■ **REQUIREMENT**:
Reproduce each of the following lines verbatim, with no changes to characters, spacing, or line order.

BEGIN

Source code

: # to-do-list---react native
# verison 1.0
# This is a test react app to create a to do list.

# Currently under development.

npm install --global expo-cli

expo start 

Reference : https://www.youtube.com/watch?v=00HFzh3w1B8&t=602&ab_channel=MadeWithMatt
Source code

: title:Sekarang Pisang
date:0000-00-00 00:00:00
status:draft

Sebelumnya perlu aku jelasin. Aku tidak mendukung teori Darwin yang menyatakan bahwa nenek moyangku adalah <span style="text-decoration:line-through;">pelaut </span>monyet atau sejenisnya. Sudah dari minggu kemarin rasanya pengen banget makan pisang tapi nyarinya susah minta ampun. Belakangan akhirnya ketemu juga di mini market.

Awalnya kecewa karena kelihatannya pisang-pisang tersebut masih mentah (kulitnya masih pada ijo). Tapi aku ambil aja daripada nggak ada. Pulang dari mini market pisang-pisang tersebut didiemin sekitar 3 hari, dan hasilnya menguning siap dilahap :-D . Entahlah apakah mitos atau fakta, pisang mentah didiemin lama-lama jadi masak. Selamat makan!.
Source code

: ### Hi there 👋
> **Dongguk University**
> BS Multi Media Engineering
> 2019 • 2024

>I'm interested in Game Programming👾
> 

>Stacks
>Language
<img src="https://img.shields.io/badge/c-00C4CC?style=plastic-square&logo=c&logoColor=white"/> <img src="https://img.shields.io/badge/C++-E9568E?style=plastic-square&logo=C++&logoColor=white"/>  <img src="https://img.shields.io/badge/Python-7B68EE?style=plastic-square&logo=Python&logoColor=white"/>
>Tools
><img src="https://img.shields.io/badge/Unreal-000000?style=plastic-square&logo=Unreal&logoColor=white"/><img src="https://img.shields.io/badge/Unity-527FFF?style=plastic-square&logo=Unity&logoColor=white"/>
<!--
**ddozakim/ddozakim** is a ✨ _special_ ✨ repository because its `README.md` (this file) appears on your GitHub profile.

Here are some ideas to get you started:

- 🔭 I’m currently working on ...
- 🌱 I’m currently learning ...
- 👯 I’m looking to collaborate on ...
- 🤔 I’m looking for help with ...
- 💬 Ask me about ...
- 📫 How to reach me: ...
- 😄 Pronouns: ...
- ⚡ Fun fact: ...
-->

END

■ **TASK ANSWER**:
Source code

: # to-do-list---react native
# verison 1.0
# This is a test react app to create a to do list.

# Currently under development.

npm install --global expo-cli

expo start 

Reference : https://www.youtube.com/watch?v=00HFzh3w1B8&t=602&ab_channel=MadeWithMatt
Source code

: title:Sekarang Pisang
date:0000-00-00 00:00:00
status:draft

Sebelumnya perlu aku jelasin. Aku tidak mendukung teori Darwin yang menyatakan bahwa nenek moyangku adalah <span style="text-decoration:line-through;">pelaut </span>monyet atau sejenisnya. Sudah dari minggu kemarin rasanya pengen banget makan pisang tapi nyarinya susah minta ampun. Belakangan akhirnya ketemu juga di mini market.

Awalnya kecewa karena kelihatannya pisang-pisang tersebut masih mentah (kulitnya masih pada ijo). Tapi aku ambil aja daripada nggak ada. Pulang dari mini market pisang-pisang tersebut didiemin sekitar 3 hari, dan hasilnya menguning siap dilahap :-D . Entahlah apakah mitos atau fakta, pisang mentah didiemin lama-lama jadi masak. Selamat makan!.
Source code

: ### Hi there 👋
> **Dongguk University**
> BS Multi Media Engineering
> 2019 • 2024

>I'm interested in Game Programming👾
> 

>Stacks
>Language
<img src="https://img.shields.io/badge/c-00C4CC?style=plastic-square&logo=c&logoColor=white"/> <img src="https://img.shields.io/badge/C++-E9568E?style=plastic-square&logo=C++&logoColor=white"/>  <img src="https://img.shields.io/badge/Python-7B68EE?style=plastic-square&logo=Python&logoColor=white"/>
>Tools
><img src="https://img.shields.io/badge/Unreal-000000?style=plastic-square&logo=Unreal&logoColor=white"/><img src="https://img.shields.io/badge/Unity-527FFF?style=plastic-square&logo=Unity&logoColor=white"/>
<!--
**ddozakim/ddozakim** is a ✨ _special_ ✨ repository because its `README.md` (this file) appears on your GitHub profile.

Here are some ideas to get you started:

- 🔭 I’m currently working on ...
- 🌱 I’m currently learning ...
- 👯 I’m looking to collaborate on ...
- 🤔 I’m looking for help with ...
- 💬 Ask me about ...
- 📫 How to reach me: ...
- 😄 Pronouns: ...
- ⚡ Fun fact: ...
-->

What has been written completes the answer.